EverMind breaks 100M tokens
EverMind announced an MSA (Memory Sparse Attention) architecture that it says enables efficient end-to-end long-term memory and breaks the 100M token context barrier—opening up new long-history RAG and session-persistence use cases. That claim, if validated, changes how enterprise search can handle massive conversation histories. (prnewswire.com)

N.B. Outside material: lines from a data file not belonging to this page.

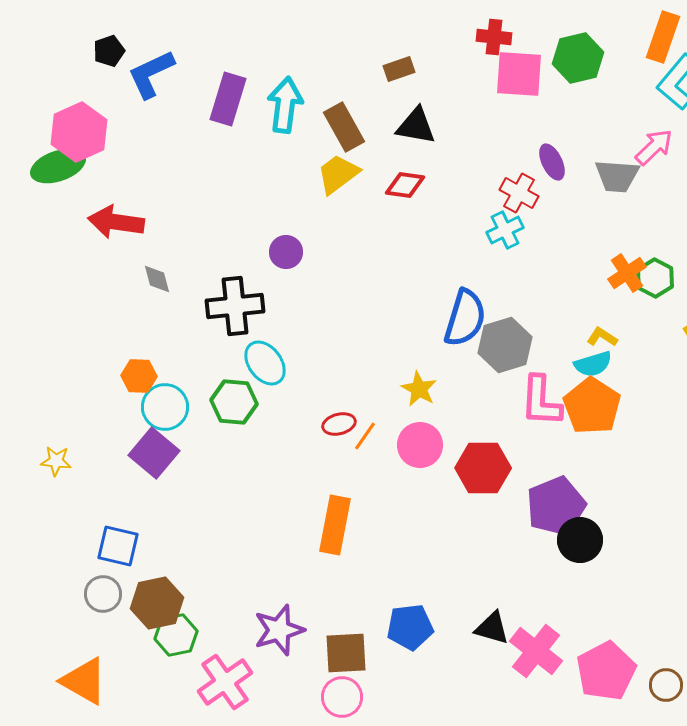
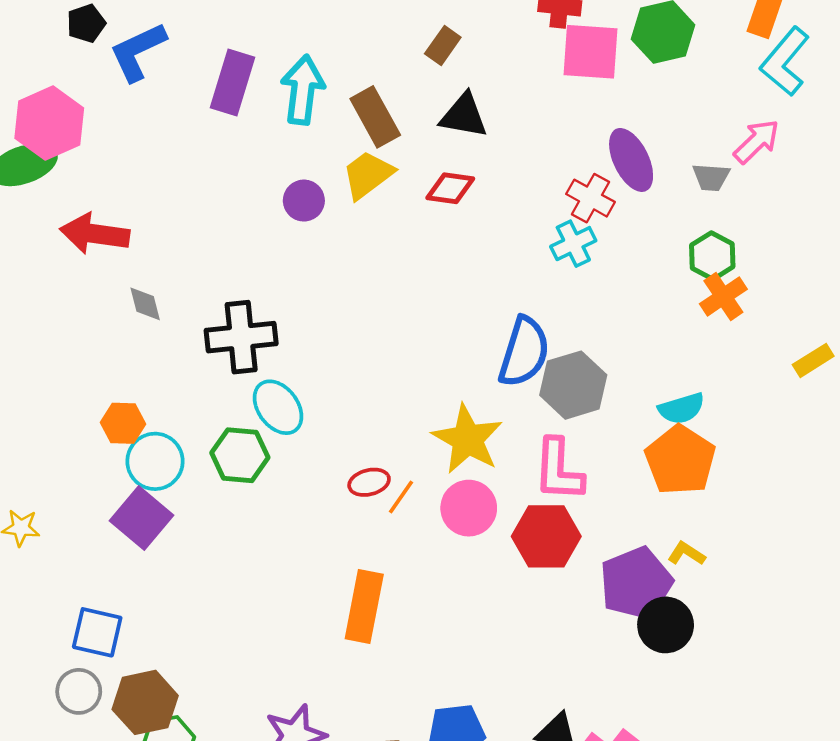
brown rectangle: (399, 69) -> (443, 46), turned -36
purple ellipse: (552, 162) -> (631, 160), size x1.4
gray trapezoid: (617, 176) -> (711, 177), size x0.7
purple circle: (286, 252) -> (304, 201), moved
green hexagon: (655, 278) -> (712, 256), moved
yellow L-shape: (602, 337) -> (686, 554), moved
yellow star: (419, 389) -> (467, 439), size x1.6
pink L-shape: (541, 401) -> (559, 470), moved

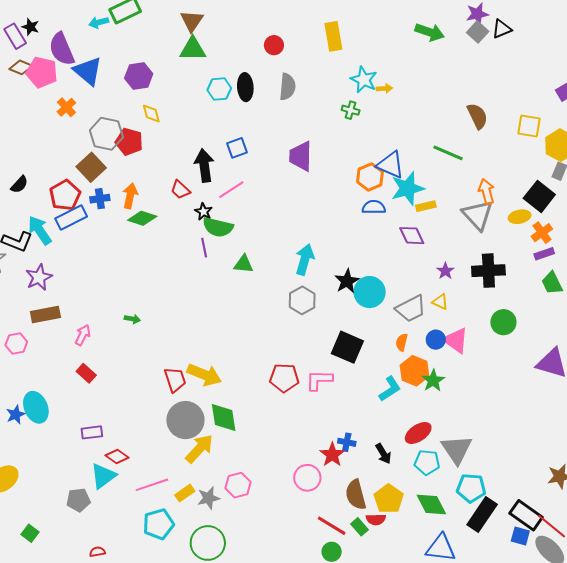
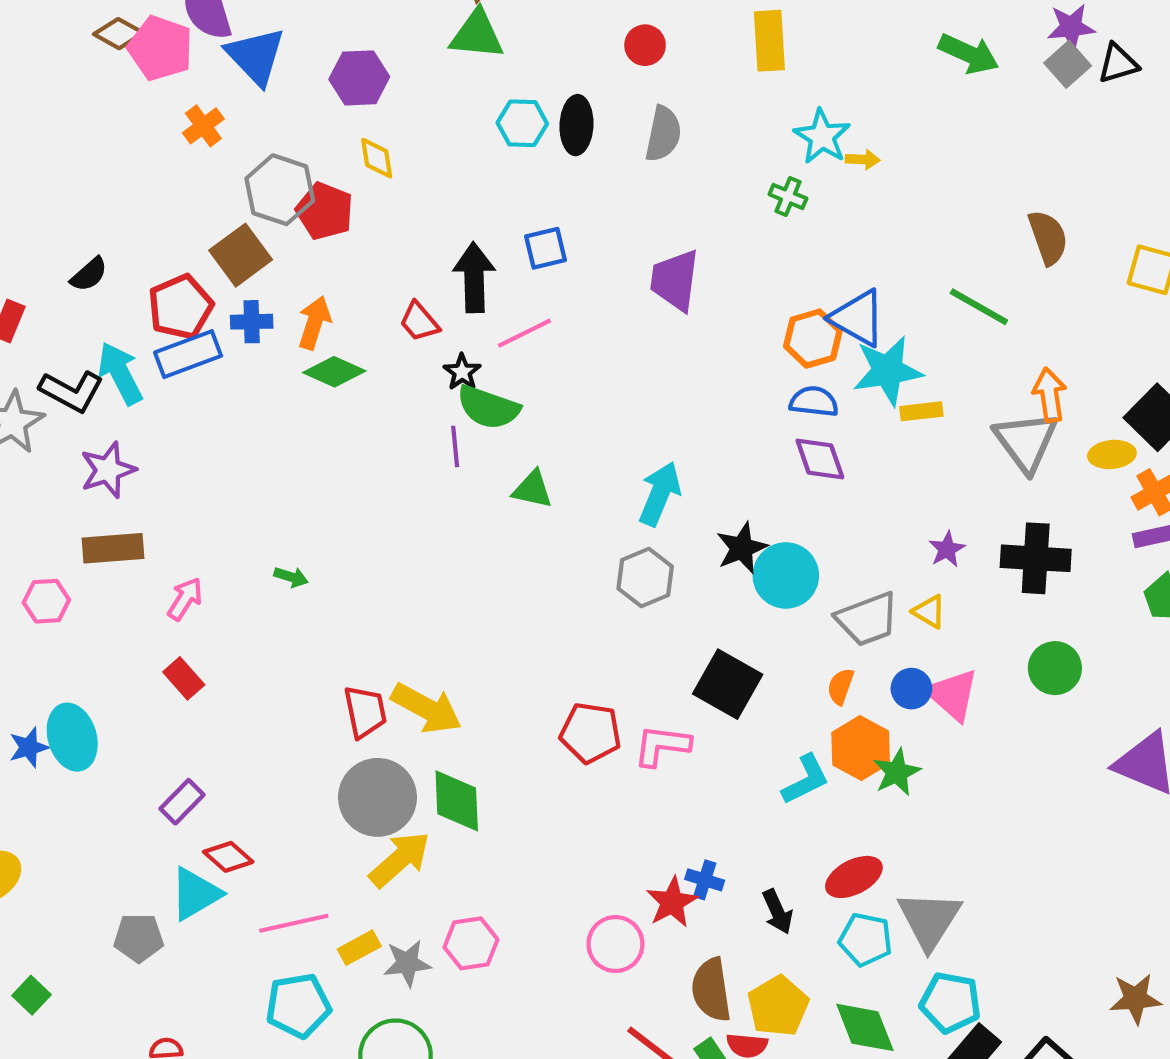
purple diamond: (412, 236) -> (820, 459), moved
purple rectangle: (92, 432) -> (182, 802), turned -45

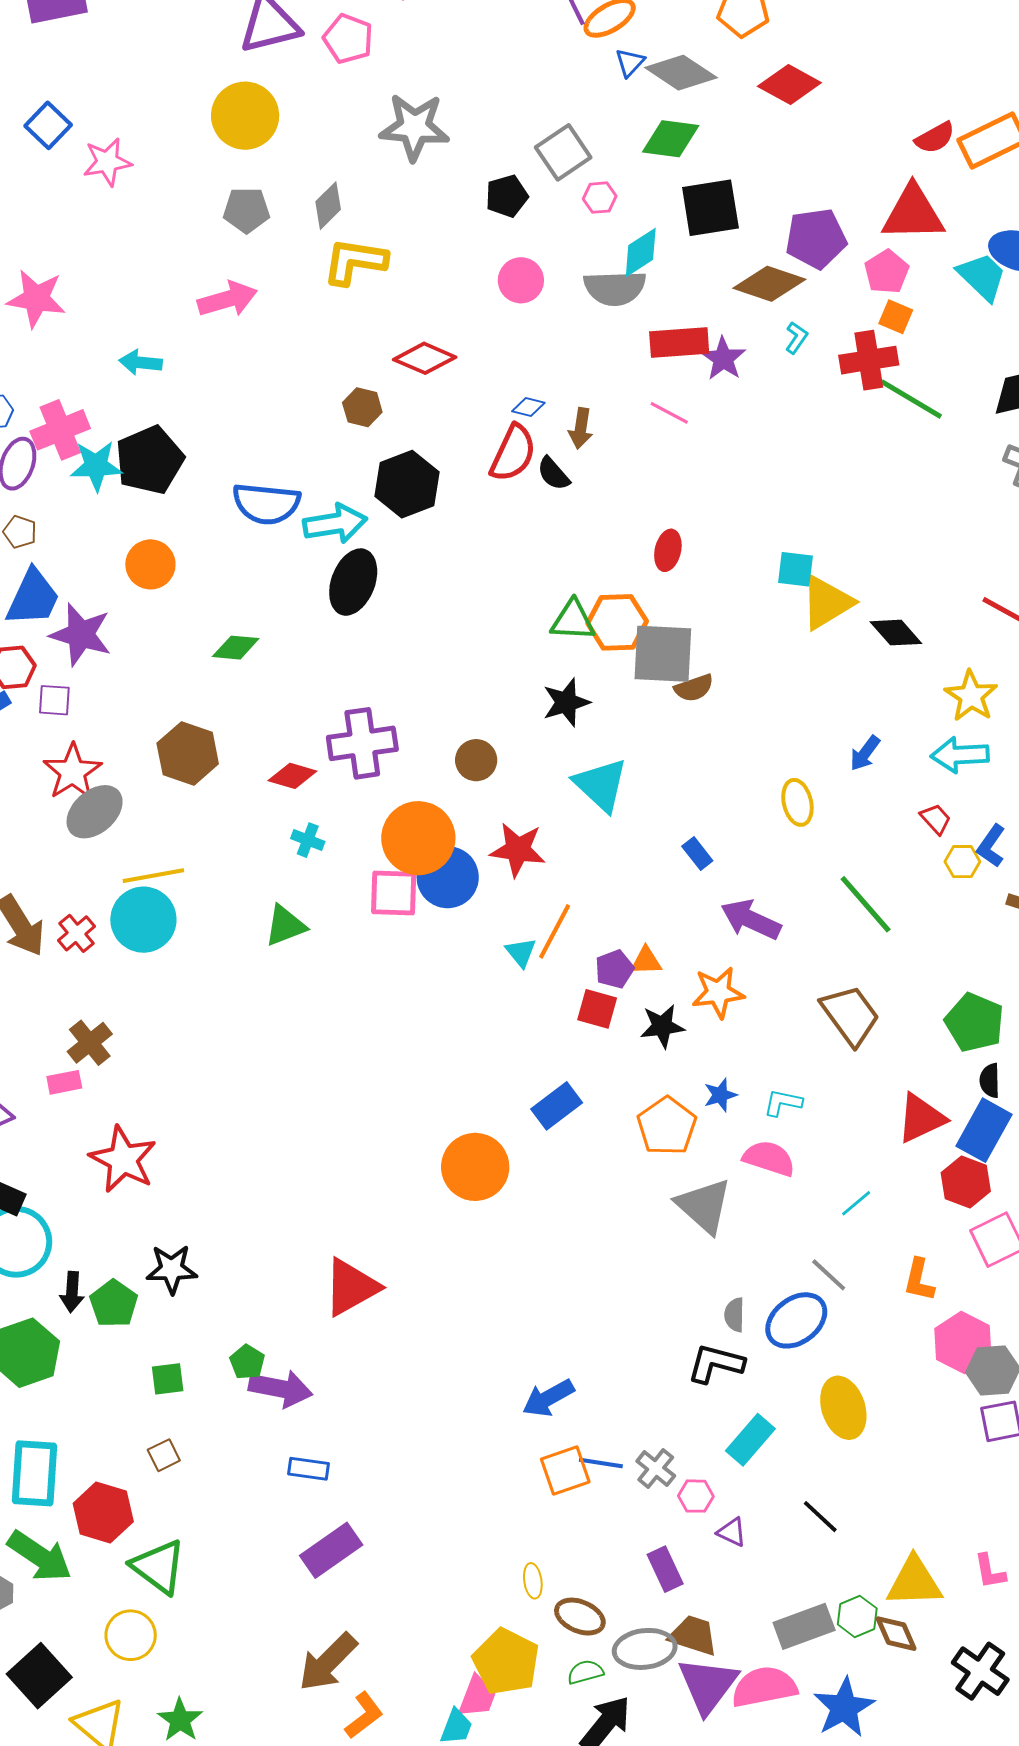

EverMind posted its research paper on March 18 and followed with a PR release from San Mateo on March 19, 2026. (prnewswire.com) The project's GitHub repo hosts an MSA implementation and README claiming near‑linear O(L) complexity and under 9% performance degradation when scaling from 16K to 100M token contexts. (github.com) Core engineering components listed in the repo include top‑k selection fused with sparse attention, document‑wise RoPE (parallel/global), KV‑cache compression, a Memory Parallel inference engine, and a Memory Interleave mechanism for multi‑round multi‑hop reasoning. (github.com) EverMind states the Memory Parallel design uses GPU‑resident routing keys with CPU‑resident content K/V plus on‑demand transfers to enable extreme‑scale inference on a 2×NVIDIA A800 setup. (github.com) The paper evaluates MSA on long‑context QA benchmarks and a Needle‑In‑A‑Haystack (NIAH) workload with context sweeps reported up to 1M tokens, and the repo claims results that surpass same‑backbone RAG stacks and leading long‑context models. (prnewswire.com) EverMind frames MSA as a trainable, end‑to‑end latent‑state memory framework intended as a “memory plug‑in” for models, emphasizing differentiability and scalability as design goals. (github.com) Coverage links EverMind to Shanda Group’s larger “Discoverative AI” strategy in some outlets, and the repo plus paper are publicly available for inspection on GitHub. (ai-watch.jp)